Question

Solve the equation on the interval $0\le \theta \le 2\mathrm{\pi }$.

$4{\sin }^2\theta =1+4\cos \theta$

Short answer

On solving the equation, we get,

$\theta \in \left\{\frac{\mathrm{\pi }}{3},\frac{5\mathrm{\pi }}{3}\right\}$

Step-by-step solution

Step 1. Given information.

Consider the given question,

$$\begin{gathered} 4{\sin }^2\theta =1+4\cos \theta \\ 0\le \theta \le 2\mathrm{\pi } \end{gathered}$$

We know, ${\sin }^2\theta =1-{\cos }^2\theta$,

$$\begin{gathered} 4\left(1-{\cos }^2\theta \right)=1+4\cos \theta \\ 4-4{\cos }^2\theta =1+4\cos \theta \\ 4{\cos }^2\theta +4\cos \theta +3=0 \\ \left(2\cos \theta -1\right)\left(2\cos \theta +3\right)=0 \end{gathered}$$

Then,

localid="1646749506085" $$\begin{gathered} 2\cos \theta -1=0 \\ \cos \theta =\frac{1}{2} \end{gathered}$$

Also,

$$\begin{gathered} 2\cos \theta +3=0 \\ \cos \theta =-\frac{3}{2} \end{gathered}$$

This equation is invalid as cosine value must lie within the range$\left[-1,1\right]$.

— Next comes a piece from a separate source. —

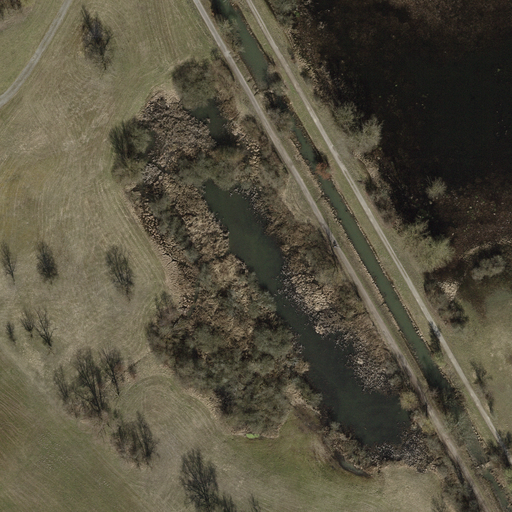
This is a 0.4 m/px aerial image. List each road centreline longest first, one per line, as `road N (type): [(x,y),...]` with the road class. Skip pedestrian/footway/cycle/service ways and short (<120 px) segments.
road 1 (track): [(198,0),(488,511)]
road 2 (track): [(249,0),(511,462)]
road 3 (track): [(68,0),(0,103)]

Step 2. Solve the equation for the given interval.

Consider the given question,

$$\begin{gathered} \cos \theta =\frac{1}{2} \\ 0\le \theta \le 2\mathrm{\pi } \end{gathered}$$

Solving $\cos \theta =\frac{1}{2}$for the given interval,

$$\begin{gathered} \cos \theta =\frac{1}{2} \\ \theta ={\cos }^{-1}\left(\frac{1}{2}\right) \\ \theta =\frac{\mathrm{\pi }}{3},\frac{5\mathrm{\pi }}{3} \end{gathered}$$

Therefore, the solution set is $\theta \in \left\{\frac{\mathrm{\pi }}{3},\frac{5\mathrm{\pi }}{3}\right\}$.